Asifa, using her religious devotion as a facade, reveals her affiliation with the Islamic State. She skillfully and ruthlessly ensnares her roommates, who prove to be highly impressionable, into her web of influence. Despite being unaware of the concept of Hell, Adah and her friends are easily convinced by Asifa that wearing a hijab provides protection against harassment. Consequently, they begin to veil their heads and engage in relationships with Muslim men.
In due course, Shalini falls victim to a deceitful conversion to Islam. She adopts the name Fatima and embarks on a journey to Afghanistan with her sexually deviant husband. The couple ultimately aims to reach Syria. In Afghanistan, Shalini bears witness to relentless acts of brutality, with corpses scattered across the landscape like untamed grass.

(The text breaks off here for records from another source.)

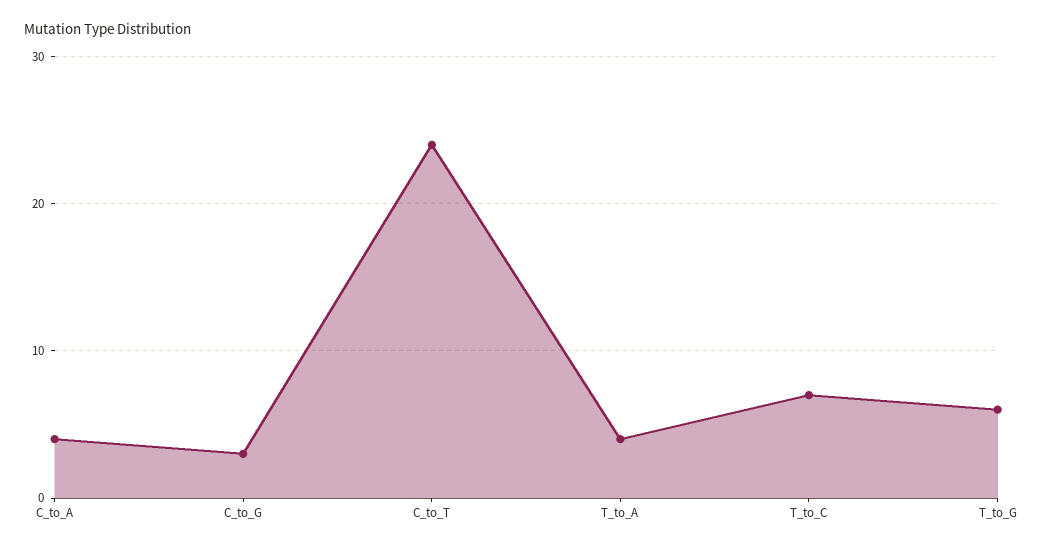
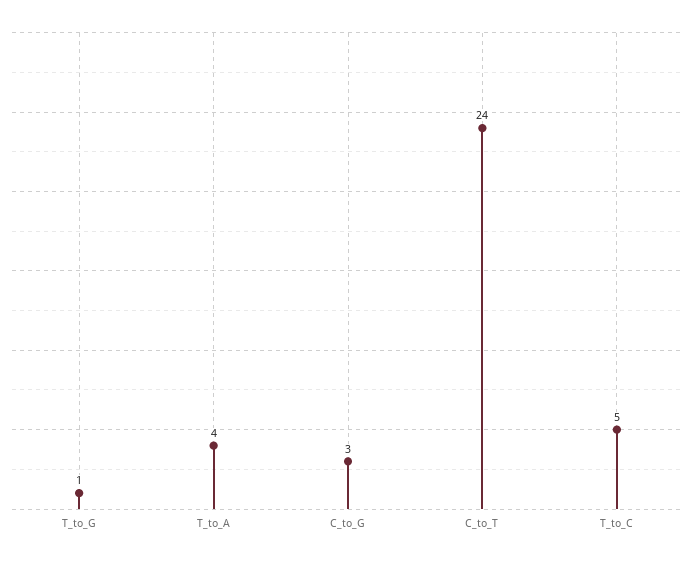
  {
-   "C_to_A": 4,
    "C_to_G": 3,
    "C_to_T": 24,
    "T_to_A": 4,
-   "T_to_C": 7,
+   "T_to_C": 5,
-   "T_to_G": 6
+   "T_to_G": 1
  }

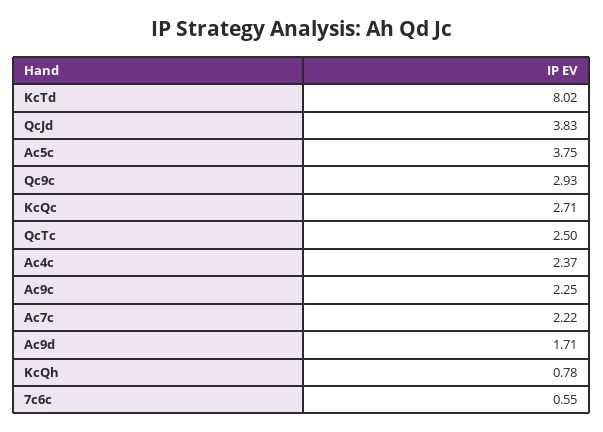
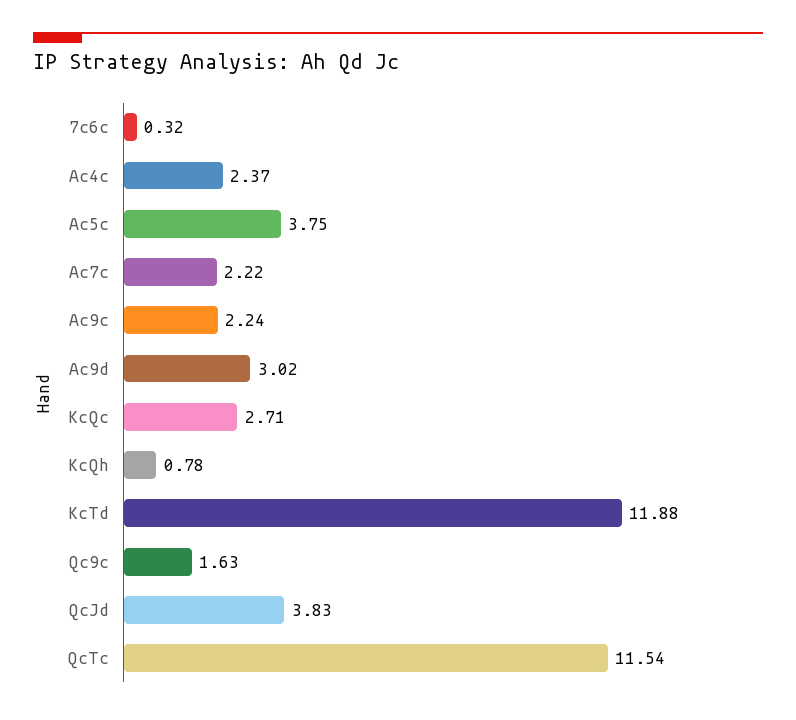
  {
-   "KcTd": 8.02,
+   "KcTd": 11.88,
    "QcJd": 3.83,
    "Ac5c": 3.75,
-   "Qc9c": 2.93,
+   "Qc9c": 1.63,
    "KcQc": 2.71,
-   "QcTc": 2.5,
+   "QcTc": 11.54,
    "Ac4c": 2.37,
-   "Ac9c": 2.25,
+   "Ac9c": 2.24,
    "Ac7c": 2.22,
-   "Ac9d": 1.71,
+   "Ac9d": 3.02,
    "KcQh": 0.78,
-   "7c6c": 0.55
+   "7c6c": 0.32
  }

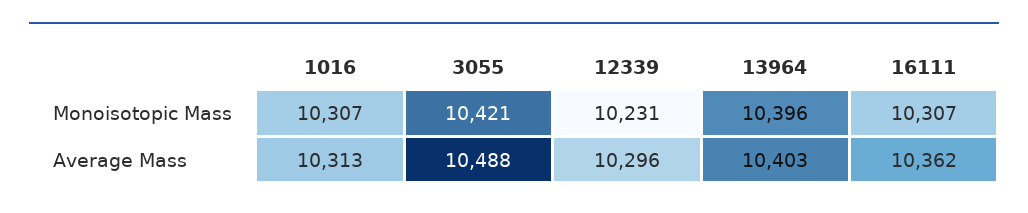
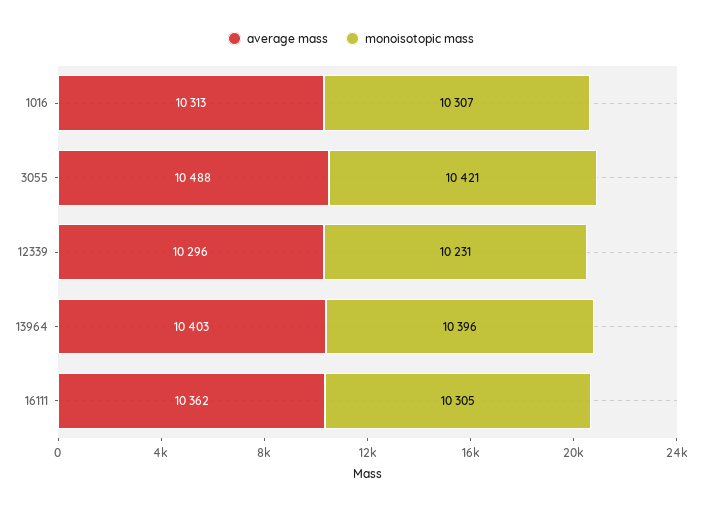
  {
    "Monoisotopic Mass": {
      "1016": 10307,
      "3055": 10421,
      "12339": 10231,
      "13964": 10396,
-     "16111": 10307
+     "16111": 10305
    },
    "Average Mass": {
      "1016": 10313,
      "3055": 10488,
      "12339": 10296,
      "13964": 10403,
      "16111": 10362
    }
  }

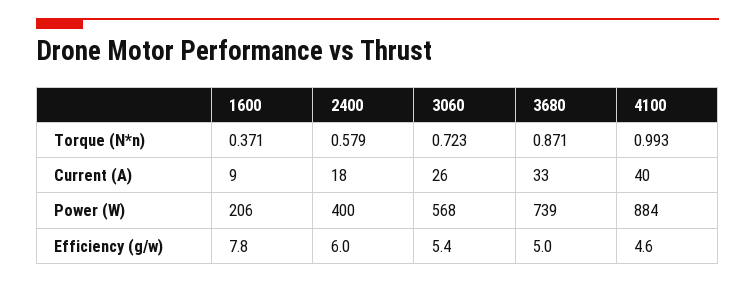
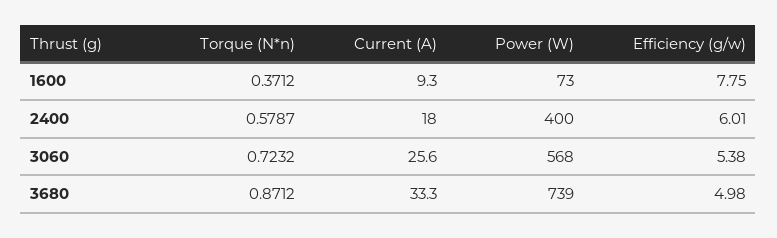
  {
    "1600": {
      "Torque (N*n)": 0.3712,
      "Current (A)": 9.3,
-     "Power (W)": 206,
+     "Power (W)": 73,
      "Efficiency (g/w)": 7.75
    },
    "2400": {
      "Torque (N*n)": 0.5787,
      "Current (A)": 18,
      "Power (W)": 400,
      "Efficiency (g/w)": 6.01
    },
    "3060": {
      "Torque (N*n)": 0.7232,
      "Current (A)": 25.6,
      "Power (W)": 568,
      "Efficiency (g/w)": 5.38
    },
    "3680": {
      "Torque (N*n)": 0.8712,
      "Current (A)": 33.3,
      "Power (W)": 739,
      "Efficiency (g/w)": 4.98
-   },
+   }
-   "4100": {
-     "Torque (N*n)": 0.993,
-     "Current (A)": 40,
-     "Power (W)": 884,
-     "Efficiency (g/w)": 4.6
-   }
  }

What Does the Movie Portray?
Almost every sequence in the 138-minute film reinforces its portrayal of Islamic thought. One of the milder assertions, given the larger context, is the declaration that Allah is the only true god, and Islam is the sole religion deserving of existence. A cleric, frustrated by the slow progress in converting victims, advises his followers to “bring them closer, drug them, engage in sexual acts with them, and if possible, impregnate them.” This reprehensible advice is meticulously carried out and depicted in a disturbingly vivid manner.
The movie effectively utilizes various aspects of reality to substantiate its interpretation of why a few Muslims from India joined the Islamic State or why individuals choose to convert to Islam. Specific locations in Kerala, such as Kasargod and Mallapuram, are portrayed as perilous recruitment grounds. Asifa’s ringtone features the word “Allah,” as if having a ringtone associated with one’s faith is inherently suspicious.
A poster in Shalini’s boyfriend’s abode boldly declares, “Nationalism is haram. Muslim is your identity.” Furthermore, a dialogue connects the Mughal emperor Aurangzeb to the Islamic State. In an attempt to fend off accusations of Islamophobia, the film portrays every Indian Muslim character as an extremist. It even features a lament about conversions.
Shalini’s friend, Naima Mathew, exclaims, “The entire state of Kerala is sitting on a time bomb!”. This sentiment reflects the precarious situation they believe God’s own country is facing. It invokes the Chinese proverb that serves both as a curse and a reflection of the turbulent times humanity finds itself in – “May you live in interesting times.”
In Sen’s narrative, the film strategically weaves together elements. These elements not only provoke thought but also perpetuate stereotypes and misconceptions about Islam. By portraying Indian Muslims as fanatics, the movie attempts to shield itself from accusations of Islamophobia. It even goes so far as to include a song lamenting the act of conversion, further fueling the underlying agenda.
While the movie purports to address the perils of religious indoctrination, it paradoxically resorts to similar tactics by employing dramatic close-ups, a mournful musical score, and graphic depictions of violence to sway the audience’s emotions and reinforce its own narrative. In doing so, it risks perpetuating the very indoctrination it claims to critique.
In conclusion, Sudipto Sen’s “The Kerala Story” presents a narrative that seeks to highlight the dangers of religious indoctrination. However, it ultimately falls victim to its own manipulative tactics. By selectively portraying Indian Muslims as extremists and perpetuating stereotypes, the film undermines its potential to engage in a thoughtful and nuanced exploration of the subject matter. It is important to approach such narratives with a critical eye and strive for a more comprehensive understanding of religious diversity and its complexities.